- **Извлеченный текст**
========================================================================

Они здесь ни при чем, пусть они не врут… И пусть… пусть они больше ко мне не вяжутся.
Идем, отец… Идем домой…
На зле может основываться только разрушение. А держится мир на любви. Обесчещенная Валентина дает урок не своим несчастьем, не «позором», а устоявшей после жестокого насилия душой, ее немеркнущим светом. Будет ли она счастлива в жизни? Бог весть. Пока о ней можно сказать определенно одно: она изменила судьбу каждого героя пьесы. Шаманову отныне стыдно оставаться трусом. Пашка убедился, что насилие над другим человеком опасно прежде всего для самого насильника. Это он обесчещен, выставлен у позорного столба. Кашкина поняла умом зрелой, хотя и недалекой женщины, что мелкая душа не найдет тепла у другой души. Помигалов увидел воочию, что дочь никогда не будет жить по его замшелым правилам, что ее характер благороднее, выше, чем у него, бывалого человека. Хороших окончательно убедилась, что сын ее Пашка недостоин мизинца этой девушки, а Дергачев, отчим насильника, яснее осознал несчастье своей распадающейся семьи. Еремеев удостоверился в том, что понял уже в первый день, как вышел из тайги в поселок: здесь, в Чулимске, самый родной ему не по крови, а по душе человек — это Валентина. Ну вот и решайте теперь: правда ли то, что любовь Валентины, тайная, робкая, почти детская, произвела переворот в чувствах и мыслях людей, преобразила жизнь вокруг? И не встала ли эта героиня рядом с Татьяной Лариной, Асей, Наташей Ростовой, Грушенькой, Аксиньей Астаховой, другими светлыми героинями русской классики?

========================================================================

- **Исходные строки**
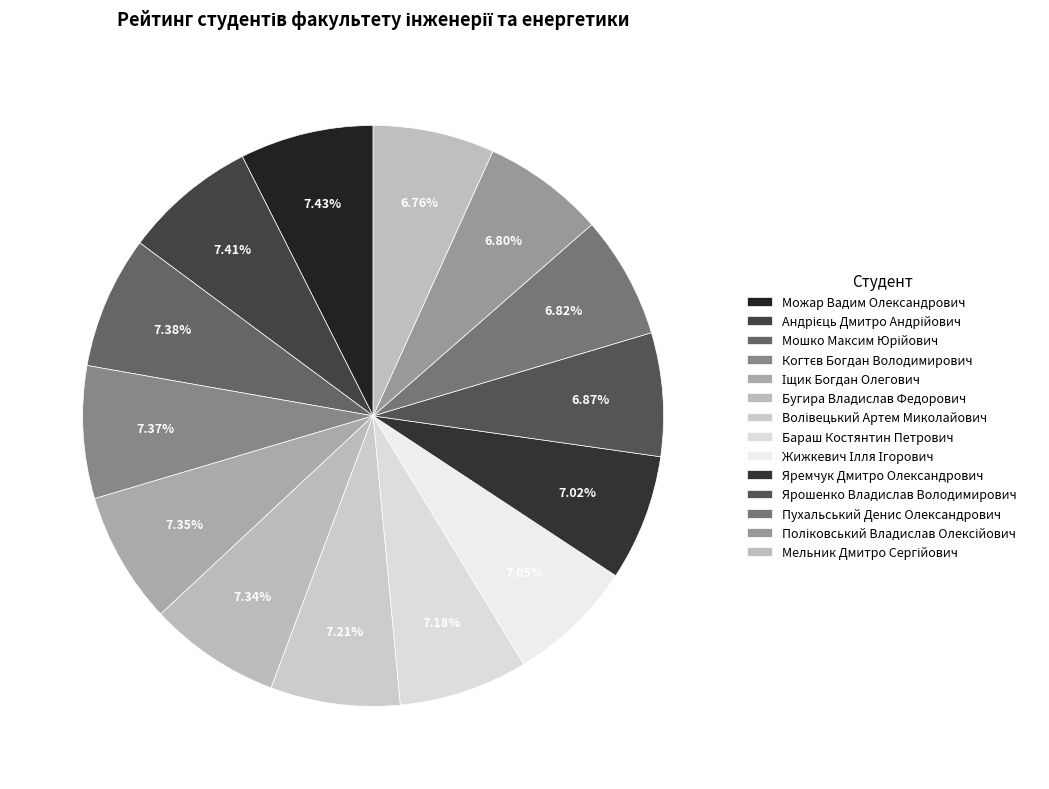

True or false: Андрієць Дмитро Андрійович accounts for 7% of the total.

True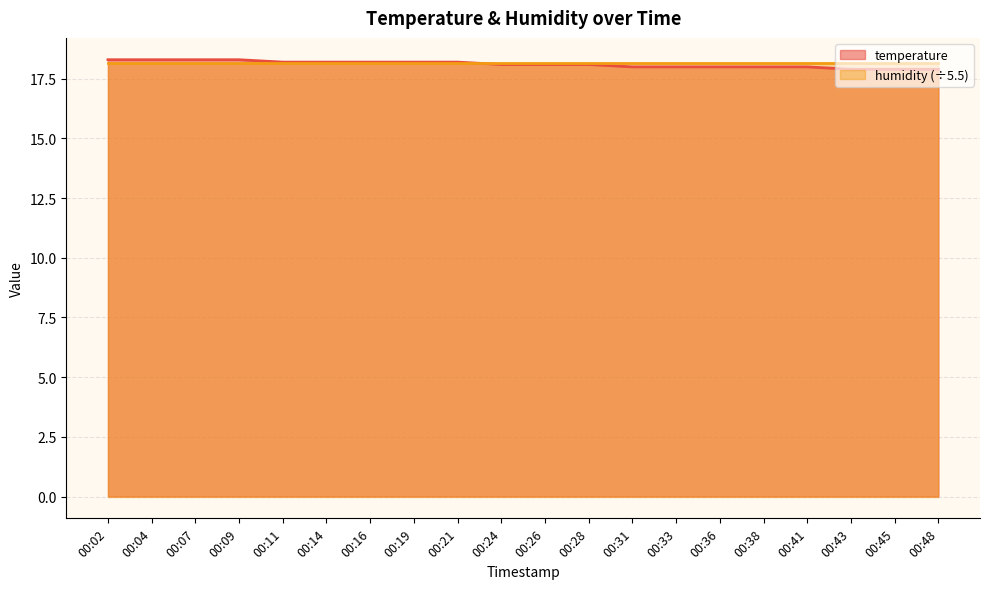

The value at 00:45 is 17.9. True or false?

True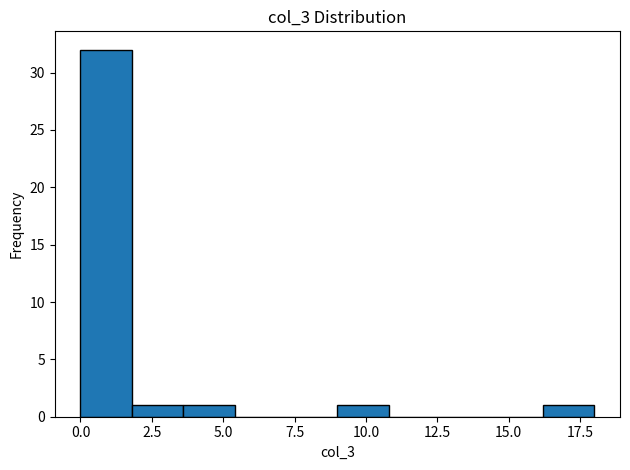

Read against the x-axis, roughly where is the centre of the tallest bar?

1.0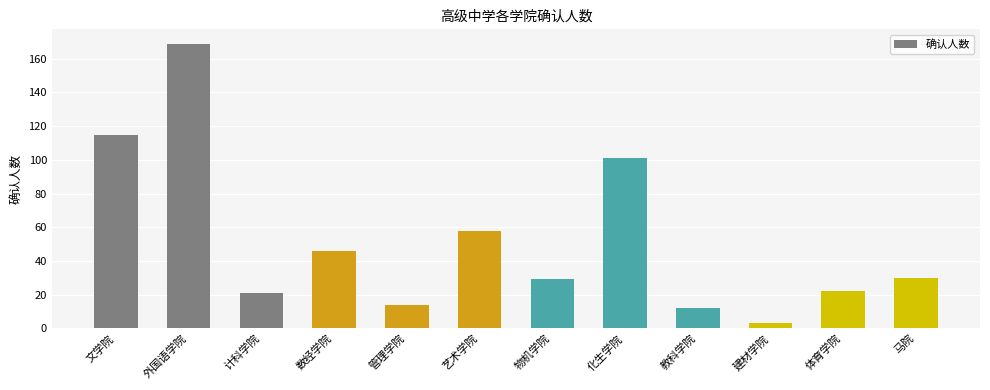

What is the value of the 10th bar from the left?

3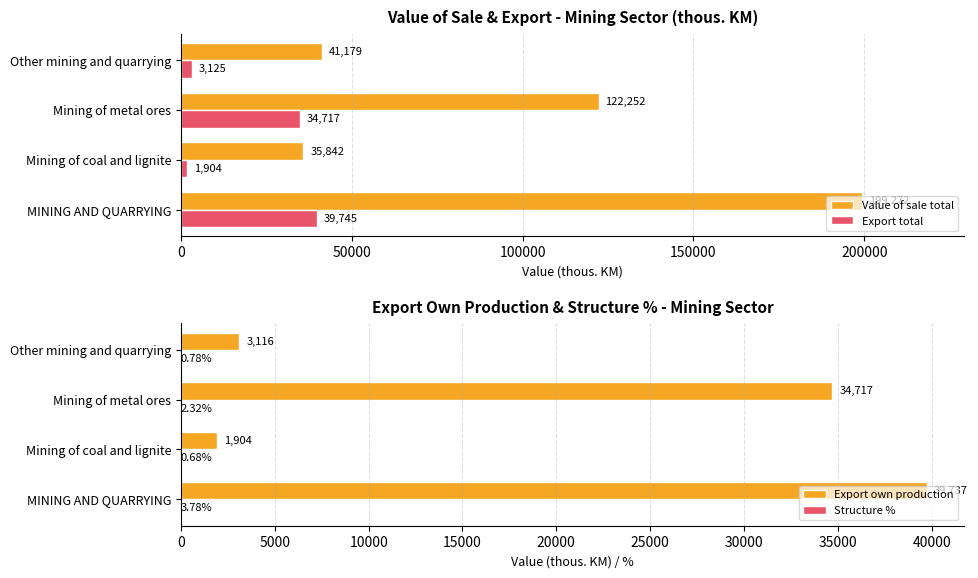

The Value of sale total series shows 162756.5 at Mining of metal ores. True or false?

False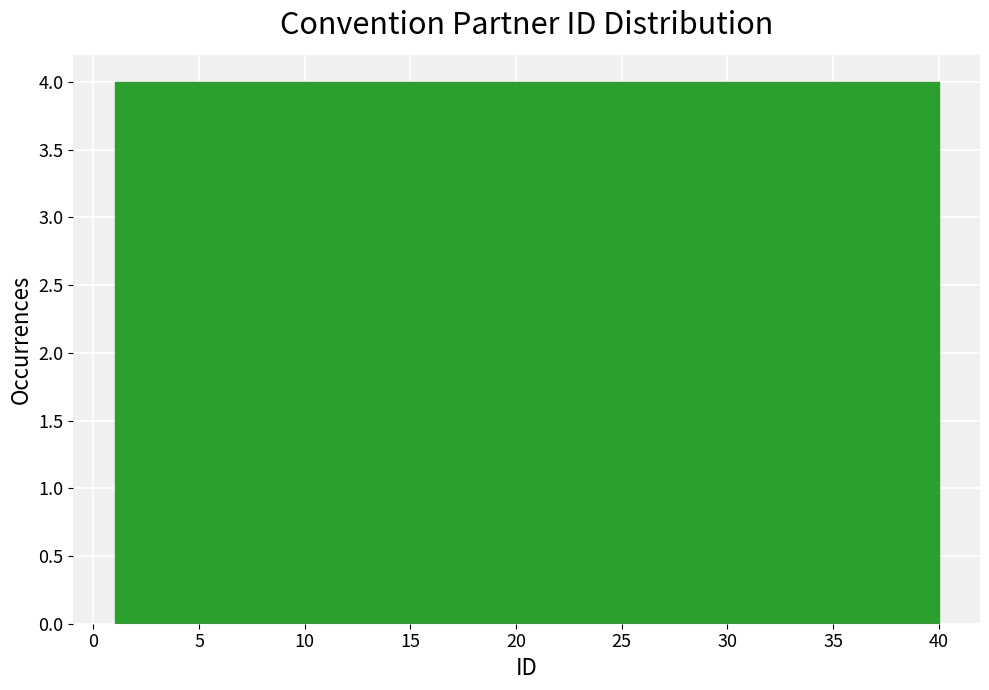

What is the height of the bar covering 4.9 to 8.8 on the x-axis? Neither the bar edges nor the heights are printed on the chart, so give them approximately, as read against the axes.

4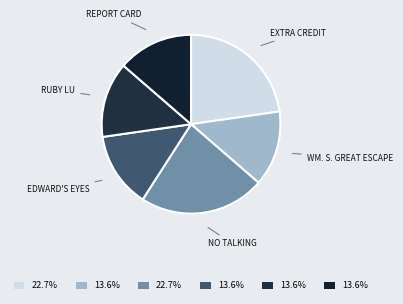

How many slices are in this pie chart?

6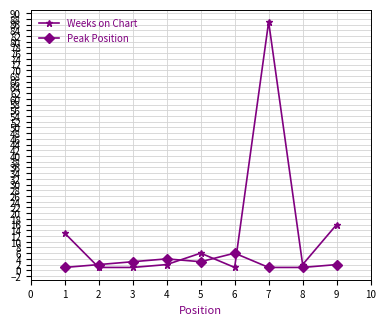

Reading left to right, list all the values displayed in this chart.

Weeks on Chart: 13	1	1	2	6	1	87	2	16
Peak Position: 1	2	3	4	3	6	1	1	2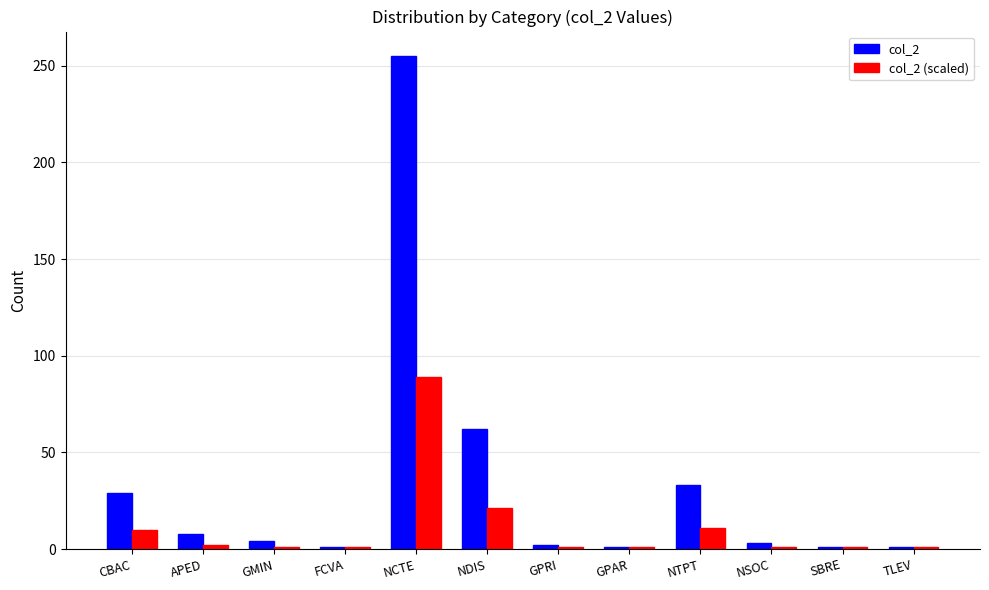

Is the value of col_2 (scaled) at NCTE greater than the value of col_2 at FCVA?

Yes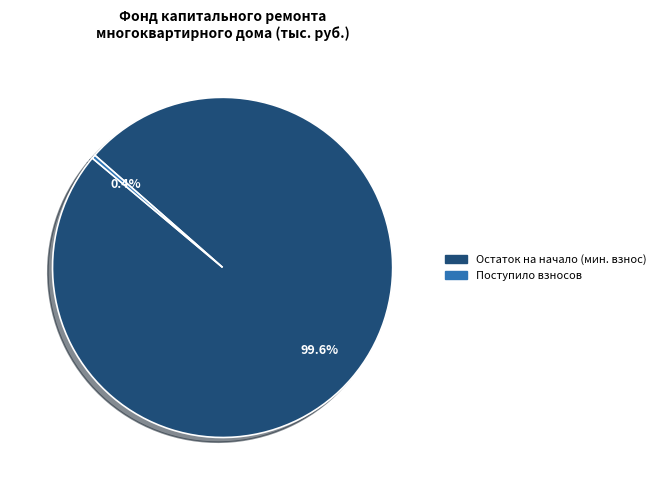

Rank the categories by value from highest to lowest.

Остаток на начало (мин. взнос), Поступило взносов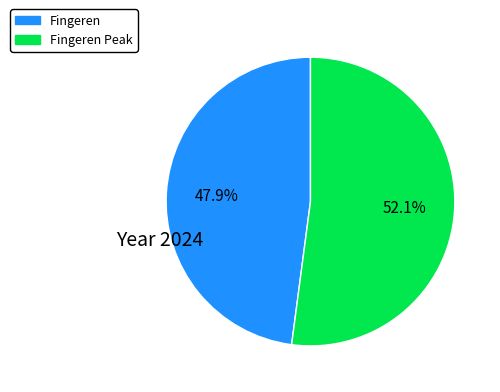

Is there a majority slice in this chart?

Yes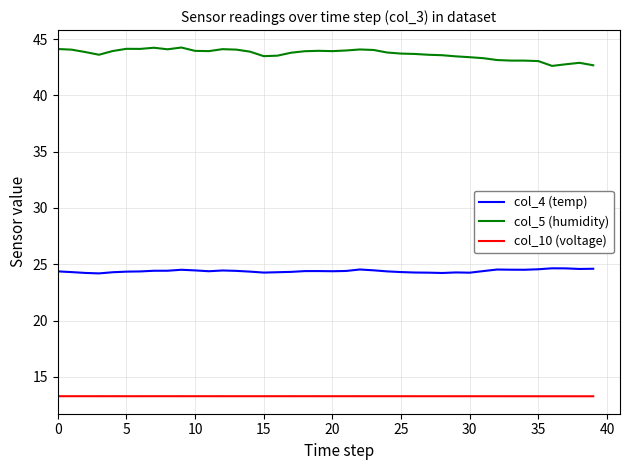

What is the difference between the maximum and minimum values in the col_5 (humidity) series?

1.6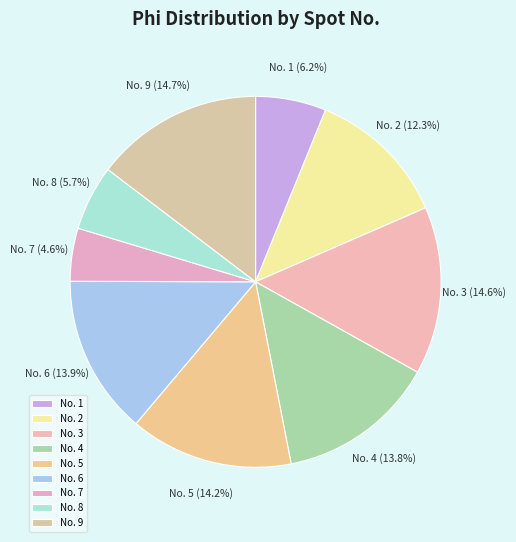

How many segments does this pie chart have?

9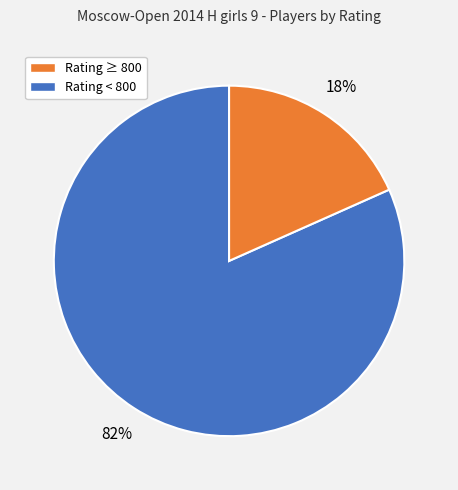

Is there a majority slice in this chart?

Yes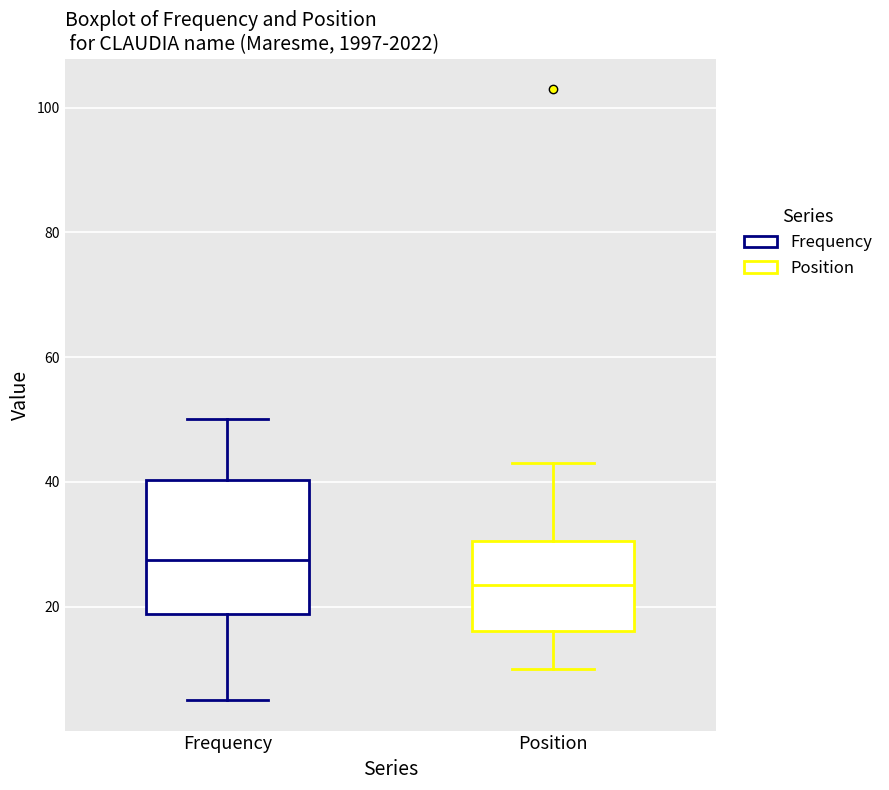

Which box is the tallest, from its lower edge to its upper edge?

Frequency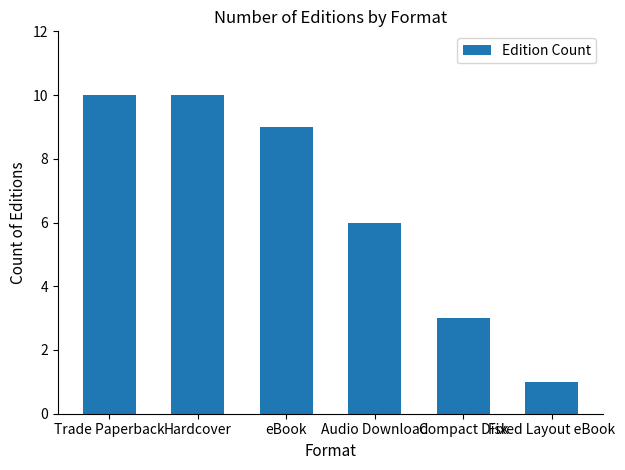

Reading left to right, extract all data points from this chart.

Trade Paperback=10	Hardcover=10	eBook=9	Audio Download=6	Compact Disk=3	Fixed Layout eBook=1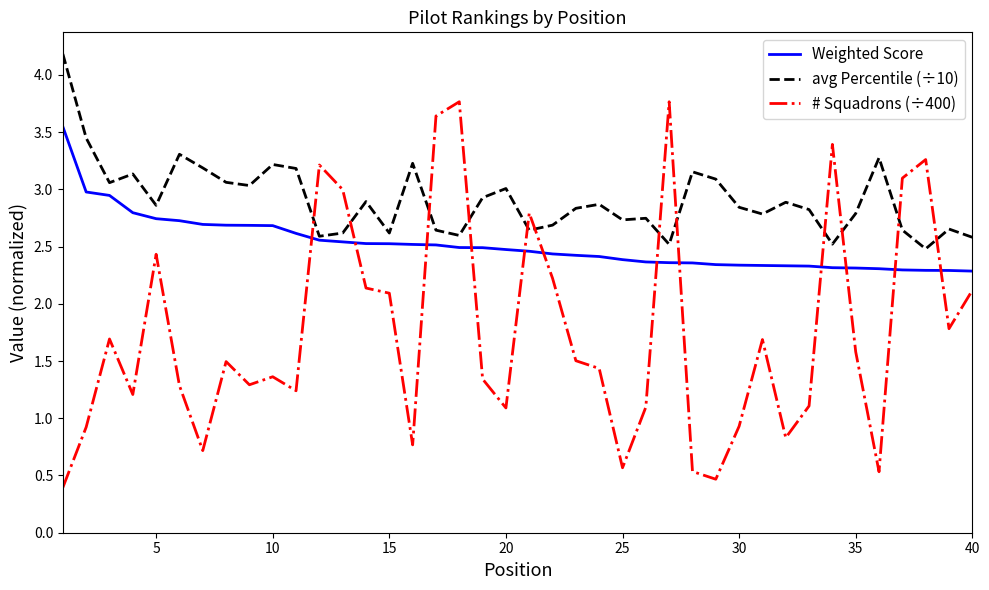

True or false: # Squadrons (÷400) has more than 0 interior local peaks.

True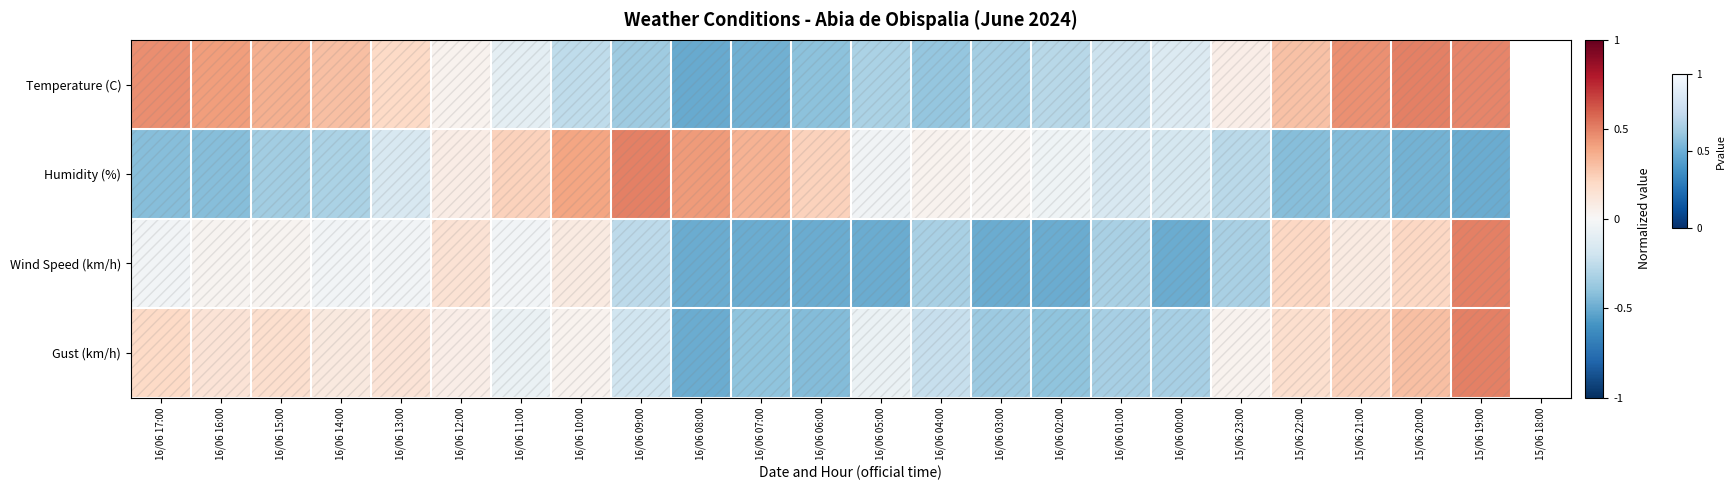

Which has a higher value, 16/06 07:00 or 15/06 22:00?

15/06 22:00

========================================================================

- **Задание 1**
Назовите всех героинь русской классики, рядом с которыми в тексте о пьесе предлагается поставить Валентину.
- **Задание 2**
Продолжите текст о пьесе после его последнего предложения.

- **Результат 1**
Татьяна Ларина, Ася, Наташа Ростова, Грушенька, Аксинья Астахова.

- **Результат 2**
В «Старшем сыне» после злобного выкрика Сильвы в сторону Сарафанова, что Бусыгин вовсе не сын его, старый музыкант обмирает: «Что такое?.. Что это значит?» Бусыгин подтверждает: «Я вам не сын. Я обманул вас вчера». Вся последующая сцена — это возгласы Сарафанова, не верящего неожиданному признанию, ошарашенного, потрясенного, почти смертельно раненного: «Это невозможно… Не верю. Быть этого не может!» «Значит, ты мне… Выходит, я тебе… Как же так?.. Да нет, я не верю! Скажи, что ты мой сын!.. Ну! Сын, ведь это правда? Сын?!» И когда Бусыгин простодушно признаётся: «Откровенно говоря, я и сам уже не верю, что я вам не сын», — Сарафанов твердо, как заклинание, втолковывает домочадцам, да и всему миру: «Не верю! Не понимаю! Знать этого не хочу! Ты — настоящий Сарафанов! Мой сын! И притом любимый сын!»
И далее — великий монолог, «голос свыше», наставляющий нас, неразумных, не усвоивших Божеское указание, забывших, что все мы на земле — братья:
«Сарафанов. То, что случилось, — все это ничего не меняет. Володя, подойди сюда.
Что бы там ни было, а я считаю тебя своим сыном.
«Где ты живешь», — спрашивает обретенного «сына» музыкант. «В общежитии». — «В общежитии… Но ведь это далеко… и неуютно. И вообще, терпеть не могу общежитий… Это я к тому, что… Если бы ты согласился… словом, живи у нас». — «Нет, что вы…» — «Предлагаю от чистого сердца… Нина! Чего же ты молчишь? Пригласи его, уговори». И в конце — твердо: «Володя, я за то, чтобы ты у нас жил — и никаких».
Вероятно, так и будет. Во всяком случае, последние слова Бусыгина окрашены радостью: «Ну вот. Поздравьте меня. Я опоздал на электричку».
Глава восьмая
«ПУСТЬ ТЕПЕРЬ СКАЖУТ, ЧТО ТАКОГО ДРАМАТУРГА НЕТ…»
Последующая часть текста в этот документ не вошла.